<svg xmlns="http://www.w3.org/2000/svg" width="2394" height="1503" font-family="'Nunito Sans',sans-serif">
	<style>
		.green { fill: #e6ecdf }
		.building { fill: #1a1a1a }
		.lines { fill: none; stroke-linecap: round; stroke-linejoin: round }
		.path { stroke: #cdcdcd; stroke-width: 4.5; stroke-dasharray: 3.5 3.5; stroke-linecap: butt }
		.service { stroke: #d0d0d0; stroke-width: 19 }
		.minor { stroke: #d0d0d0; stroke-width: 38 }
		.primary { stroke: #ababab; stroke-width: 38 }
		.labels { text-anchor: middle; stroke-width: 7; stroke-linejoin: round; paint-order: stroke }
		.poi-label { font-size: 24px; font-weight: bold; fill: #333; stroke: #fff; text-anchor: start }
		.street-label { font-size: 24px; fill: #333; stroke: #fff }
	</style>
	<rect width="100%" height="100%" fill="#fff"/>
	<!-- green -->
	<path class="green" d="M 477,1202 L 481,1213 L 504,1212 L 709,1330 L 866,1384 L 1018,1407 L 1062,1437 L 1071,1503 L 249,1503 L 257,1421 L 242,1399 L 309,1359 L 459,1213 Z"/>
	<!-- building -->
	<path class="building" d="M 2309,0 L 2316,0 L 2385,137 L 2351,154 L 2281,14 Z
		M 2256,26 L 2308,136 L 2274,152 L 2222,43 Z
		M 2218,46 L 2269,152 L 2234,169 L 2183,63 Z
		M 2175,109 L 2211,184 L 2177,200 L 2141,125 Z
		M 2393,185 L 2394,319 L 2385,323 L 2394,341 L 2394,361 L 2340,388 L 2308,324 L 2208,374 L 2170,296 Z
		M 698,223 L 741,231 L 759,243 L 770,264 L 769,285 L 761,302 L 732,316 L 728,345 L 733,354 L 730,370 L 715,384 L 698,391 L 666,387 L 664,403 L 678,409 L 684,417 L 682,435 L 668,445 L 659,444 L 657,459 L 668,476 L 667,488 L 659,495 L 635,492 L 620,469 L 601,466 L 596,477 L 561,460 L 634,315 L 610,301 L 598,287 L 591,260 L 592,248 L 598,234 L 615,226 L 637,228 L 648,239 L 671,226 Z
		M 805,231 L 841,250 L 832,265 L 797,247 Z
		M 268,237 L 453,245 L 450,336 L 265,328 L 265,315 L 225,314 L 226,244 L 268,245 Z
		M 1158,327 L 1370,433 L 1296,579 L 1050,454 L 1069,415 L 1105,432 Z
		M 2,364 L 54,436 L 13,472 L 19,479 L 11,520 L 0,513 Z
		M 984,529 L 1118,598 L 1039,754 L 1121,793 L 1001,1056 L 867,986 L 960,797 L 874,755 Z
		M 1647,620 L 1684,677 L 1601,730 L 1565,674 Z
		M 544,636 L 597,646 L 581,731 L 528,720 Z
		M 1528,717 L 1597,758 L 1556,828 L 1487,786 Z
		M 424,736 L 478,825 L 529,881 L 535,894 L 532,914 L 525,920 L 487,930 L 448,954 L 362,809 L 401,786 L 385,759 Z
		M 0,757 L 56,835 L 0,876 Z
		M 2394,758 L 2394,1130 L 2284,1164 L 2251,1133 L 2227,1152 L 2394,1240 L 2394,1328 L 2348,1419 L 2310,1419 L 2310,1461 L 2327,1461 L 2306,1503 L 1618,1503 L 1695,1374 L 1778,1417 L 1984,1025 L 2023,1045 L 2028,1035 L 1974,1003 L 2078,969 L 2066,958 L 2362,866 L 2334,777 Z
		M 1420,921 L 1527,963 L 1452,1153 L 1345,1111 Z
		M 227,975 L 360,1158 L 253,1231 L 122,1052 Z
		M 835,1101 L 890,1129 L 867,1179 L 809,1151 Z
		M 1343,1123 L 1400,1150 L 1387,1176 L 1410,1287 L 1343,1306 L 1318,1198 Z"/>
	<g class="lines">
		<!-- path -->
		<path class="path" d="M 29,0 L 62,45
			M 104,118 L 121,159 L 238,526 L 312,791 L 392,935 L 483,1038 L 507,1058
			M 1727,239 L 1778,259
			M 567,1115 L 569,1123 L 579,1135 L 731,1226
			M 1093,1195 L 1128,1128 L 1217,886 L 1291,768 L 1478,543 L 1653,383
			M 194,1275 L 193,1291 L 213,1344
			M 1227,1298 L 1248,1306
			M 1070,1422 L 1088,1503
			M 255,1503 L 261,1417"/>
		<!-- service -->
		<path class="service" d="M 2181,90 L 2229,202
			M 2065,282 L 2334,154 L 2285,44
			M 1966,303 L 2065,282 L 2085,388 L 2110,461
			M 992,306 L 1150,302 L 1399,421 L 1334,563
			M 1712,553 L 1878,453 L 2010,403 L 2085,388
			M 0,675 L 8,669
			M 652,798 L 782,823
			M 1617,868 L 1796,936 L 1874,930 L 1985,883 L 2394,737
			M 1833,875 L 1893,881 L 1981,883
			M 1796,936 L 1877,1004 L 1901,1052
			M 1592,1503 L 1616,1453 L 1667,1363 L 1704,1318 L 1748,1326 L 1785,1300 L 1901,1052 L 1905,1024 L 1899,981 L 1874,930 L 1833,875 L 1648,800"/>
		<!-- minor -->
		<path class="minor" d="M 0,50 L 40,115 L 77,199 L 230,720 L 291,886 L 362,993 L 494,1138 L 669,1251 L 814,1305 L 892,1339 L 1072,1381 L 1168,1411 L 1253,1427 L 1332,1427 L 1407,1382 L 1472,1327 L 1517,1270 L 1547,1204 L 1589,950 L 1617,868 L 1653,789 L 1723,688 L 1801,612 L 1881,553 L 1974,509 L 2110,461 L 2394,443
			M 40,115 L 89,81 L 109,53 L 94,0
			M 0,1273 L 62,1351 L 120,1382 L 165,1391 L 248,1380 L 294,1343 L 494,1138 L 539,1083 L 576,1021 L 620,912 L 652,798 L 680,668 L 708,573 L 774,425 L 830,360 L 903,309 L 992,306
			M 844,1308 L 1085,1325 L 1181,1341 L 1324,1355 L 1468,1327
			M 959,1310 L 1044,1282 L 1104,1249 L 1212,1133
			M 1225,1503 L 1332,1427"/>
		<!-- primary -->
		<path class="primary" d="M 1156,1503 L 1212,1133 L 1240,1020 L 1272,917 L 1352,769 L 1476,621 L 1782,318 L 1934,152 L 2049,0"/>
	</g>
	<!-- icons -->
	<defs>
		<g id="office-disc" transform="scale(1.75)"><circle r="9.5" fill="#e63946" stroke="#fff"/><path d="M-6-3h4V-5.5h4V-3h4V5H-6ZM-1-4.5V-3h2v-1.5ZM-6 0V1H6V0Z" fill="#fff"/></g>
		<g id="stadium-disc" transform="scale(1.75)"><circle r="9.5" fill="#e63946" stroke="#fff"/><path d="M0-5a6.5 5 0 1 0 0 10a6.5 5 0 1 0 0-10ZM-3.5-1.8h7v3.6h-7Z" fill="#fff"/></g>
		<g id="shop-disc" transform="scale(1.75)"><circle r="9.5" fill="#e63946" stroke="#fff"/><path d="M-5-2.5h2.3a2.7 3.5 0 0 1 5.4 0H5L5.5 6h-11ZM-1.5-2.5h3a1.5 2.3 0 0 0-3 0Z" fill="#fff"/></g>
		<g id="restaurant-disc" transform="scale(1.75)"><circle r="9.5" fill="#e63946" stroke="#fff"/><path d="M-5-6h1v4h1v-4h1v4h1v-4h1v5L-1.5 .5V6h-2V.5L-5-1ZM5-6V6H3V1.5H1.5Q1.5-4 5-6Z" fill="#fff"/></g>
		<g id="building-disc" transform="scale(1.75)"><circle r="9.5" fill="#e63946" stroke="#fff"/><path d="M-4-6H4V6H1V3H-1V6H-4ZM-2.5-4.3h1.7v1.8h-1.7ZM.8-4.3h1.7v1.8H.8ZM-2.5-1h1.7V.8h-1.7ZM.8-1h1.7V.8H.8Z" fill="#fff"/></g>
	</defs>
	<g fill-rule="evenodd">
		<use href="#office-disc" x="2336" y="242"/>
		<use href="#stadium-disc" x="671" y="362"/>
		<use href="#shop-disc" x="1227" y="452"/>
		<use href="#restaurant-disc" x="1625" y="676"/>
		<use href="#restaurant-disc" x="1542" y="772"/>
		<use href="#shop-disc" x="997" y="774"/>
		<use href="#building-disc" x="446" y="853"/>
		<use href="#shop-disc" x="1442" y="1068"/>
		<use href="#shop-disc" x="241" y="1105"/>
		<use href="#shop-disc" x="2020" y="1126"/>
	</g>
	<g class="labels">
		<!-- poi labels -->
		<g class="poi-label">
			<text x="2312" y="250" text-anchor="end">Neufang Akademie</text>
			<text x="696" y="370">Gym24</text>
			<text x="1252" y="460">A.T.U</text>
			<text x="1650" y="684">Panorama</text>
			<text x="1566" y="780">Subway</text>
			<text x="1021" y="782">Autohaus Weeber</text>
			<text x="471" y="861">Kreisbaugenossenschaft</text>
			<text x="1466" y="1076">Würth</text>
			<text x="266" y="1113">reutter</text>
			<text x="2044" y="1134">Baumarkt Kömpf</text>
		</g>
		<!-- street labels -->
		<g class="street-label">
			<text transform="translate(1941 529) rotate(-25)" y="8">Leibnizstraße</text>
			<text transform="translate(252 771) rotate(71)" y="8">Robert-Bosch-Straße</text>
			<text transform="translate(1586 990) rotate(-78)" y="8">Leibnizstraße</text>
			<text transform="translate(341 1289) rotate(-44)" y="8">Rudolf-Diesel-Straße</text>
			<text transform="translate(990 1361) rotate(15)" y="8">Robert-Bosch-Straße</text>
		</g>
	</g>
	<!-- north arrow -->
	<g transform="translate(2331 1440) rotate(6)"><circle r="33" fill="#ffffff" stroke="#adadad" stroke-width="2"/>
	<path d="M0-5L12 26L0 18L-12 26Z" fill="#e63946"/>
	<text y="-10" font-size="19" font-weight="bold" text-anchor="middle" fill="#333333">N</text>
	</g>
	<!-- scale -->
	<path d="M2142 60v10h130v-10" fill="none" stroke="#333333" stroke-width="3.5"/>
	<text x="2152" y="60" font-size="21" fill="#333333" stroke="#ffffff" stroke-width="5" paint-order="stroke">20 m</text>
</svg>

☆ ☆ ☆ ☆

**DESCRIPTION OF THE TASK**
Search the listing for the string "linecap". Copy each line where it is found.

**TASK RESULT**
		.lines { fill: none; stroke-linecap: round; stroke-linejoin: round }
		.path { stroke: #cdcdcd; stroke-width: 4.5; stroke-dasharray: 3.5 3.5; stroke-linecap: butt }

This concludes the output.